◆ Exercise materials
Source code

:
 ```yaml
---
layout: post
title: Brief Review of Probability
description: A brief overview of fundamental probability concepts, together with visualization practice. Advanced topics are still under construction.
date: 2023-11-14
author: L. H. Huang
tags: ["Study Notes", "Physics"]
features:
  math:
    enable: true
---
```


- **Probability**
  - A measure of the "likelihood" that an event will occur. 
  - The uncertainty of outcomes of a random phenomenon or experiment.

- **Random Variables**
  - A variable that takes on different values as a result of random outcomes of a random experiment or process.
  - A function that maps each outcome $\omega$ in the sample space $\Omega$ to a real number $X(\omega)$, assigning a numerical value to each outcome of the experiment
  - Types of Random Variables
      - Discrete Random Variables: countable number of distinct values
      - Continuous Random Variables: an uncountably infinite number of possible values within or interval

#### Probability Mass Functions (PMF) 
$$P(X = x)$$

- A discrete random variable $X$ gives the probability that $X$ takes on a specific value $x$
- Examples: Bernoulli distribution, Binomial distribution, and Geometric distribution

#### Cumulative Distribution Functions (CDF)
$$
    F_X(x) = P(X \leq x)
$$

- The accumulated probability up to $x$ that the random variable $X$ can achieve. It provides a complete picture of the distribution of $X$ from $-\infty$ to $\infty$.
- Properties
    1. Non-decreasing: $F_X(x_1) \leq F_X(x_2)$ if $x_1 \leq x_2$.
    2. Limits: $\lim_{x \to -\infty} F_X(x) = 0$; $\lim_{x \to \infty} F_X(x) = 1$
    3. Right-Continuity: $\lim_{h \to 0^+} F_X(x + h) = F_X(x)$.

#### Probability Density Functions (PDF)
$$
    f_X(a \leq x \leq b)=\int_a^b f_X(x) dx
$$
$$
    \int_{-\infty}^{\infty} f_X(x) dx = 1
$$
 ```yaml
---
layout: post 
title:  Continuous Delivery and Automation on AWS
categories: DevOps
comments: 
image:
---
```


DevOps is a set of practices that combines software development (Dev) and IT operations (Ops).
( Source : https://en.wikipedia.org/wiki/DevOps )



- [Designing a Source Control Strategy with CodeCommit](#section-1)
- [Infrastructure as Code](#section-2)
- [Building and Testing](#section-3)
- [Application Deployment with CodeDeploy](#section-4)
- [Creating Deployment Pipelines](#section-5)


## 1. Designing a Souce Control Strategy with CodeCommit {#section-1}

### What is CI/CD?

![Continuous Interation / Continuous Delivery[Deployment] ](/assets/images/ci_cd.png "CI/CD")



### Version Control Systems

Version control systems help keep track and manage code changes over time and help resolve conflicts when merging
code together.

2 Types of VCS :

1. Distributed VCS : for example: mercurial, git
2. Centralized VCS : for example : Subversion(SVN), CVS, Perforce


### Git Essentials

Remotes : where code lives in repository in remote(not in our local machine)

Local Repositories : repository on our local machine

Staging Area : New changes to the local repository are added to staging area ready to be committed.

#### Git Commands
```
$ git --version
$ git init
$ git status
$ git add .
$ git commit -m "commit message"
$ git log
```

◆ Directions for this task
Nothing should be left out. Reproduce all the entries precisely.

◆ Solution for this exercise
Source code

:
 ```yaml
---
layout: post
title: Brief Review of Probability
description: A brief overview of fundamental probability concepts, together with visualization practice. Advanced topics are still under construction.
date: 2023-11-14
author: L. H. Huang
tags: ["Study Notes", "Physics"]
features:
  math:
    enable: true
---
```


- **Probability**
  - A measure of the "likelihood" that an event will occur. 
  - The uncertainty of outcomes of a random phenomenon or experiment.

- **Random Variables**
  - A variable that takes on different values as a result of random outcomes of a random experiment or process.
  - A function that maps each outcome $\omega$ in the sample space $\Omega$ to a real number $X(\omega)$, assigning a numerical value to each outcome of the experiment
  - Types of Random Variables
      - Discrete Random Variables: countable number of distinct values
      - Continuous Random Variables: an uncountably infinite number of possible values within or interval

#### Probability Mass Functions (PMF) 
$$P(X = x)$$

- A discrete random variable $X$ gives the probability that $X$ takes on a specific value $x$
- Examples: Bernoulli distribution, Binomial distribution, and Geometric distribution

#### Cumulative Distribution Functions (CDF)
$$
    F_X(x) = P(X \leq x)
$$

- The accumulated probability up to $x$ that the random variable $X$ can achieve. It provides a complete picture of the distribution of $X$ from $-\infty$ to $\infty$.
- Properties
    1. Non-decreasing: $F_X(x_1) \leq F_X(x_2)$ if $x_1 \leq x_2$.
    2. Limits: $\lim_{x \to -\infty} F_X(x) = 0$; $\lim_{x \to \infty} F_X(x) = 1$
    3. Right-Continuity: $\lim_{h \to 0^+} F_X(x + h) = F_X(x)$.

#### Probability Density Functions (PDF)
$$
    f_X(a \leq x \leq b)=\int_a^b f_X(x) dx
$$
$$
    \int_{-\infty}^{\infty} f_X(x) dx = 1
$$
 ```yaml
---
layout: post 
title:  Continuous Delivery and Automation on AWS
categories: DevOps
comments: 
image:
---
```


DevOps is a set of practices that combines software development (Dev) and IT operations (Ops).
( Source : https://en.wikipedia.org/wiki/DevOps )



- [Designing a Source Control Strategy with CodeCommit](#section-1)
- [Infrastructure as Code](#section-2)
- [Building and Testing](#section-3)
- [Application Deployment with CodeDeploy](#section-4)
- [Creating Deployment Pipelines](#section-5)


## 1. Designing a Souce Control Strategy with CodeCommit {#section-1}

### What is CI/CD?

![Continuous Interation / Continuous Delivery[Deployment] ](/assets/images/ci_cd.png "CI/CD")



### Version Control Systems

Version control systems help keep track and manage code changes over time and help resolve conflicts when merging
code together.

2 Types of VCS :

1. Distributed VCS : for example: mercurial, git
2. Centralized VCS : for example : Subversion(SVN), CVS, Perforce


### Git Essentials

Remotes : where code lives in repository in remote(not in our local machine)

Local Repositories : repository on our local machine

Staging Area : New changes to the local repository are added to staging area ready to be committed.

#### Git Commands
```
$ git --version
$ git init
$ git status
$ git add .
$ git commit -m "commit message"
$ git log
```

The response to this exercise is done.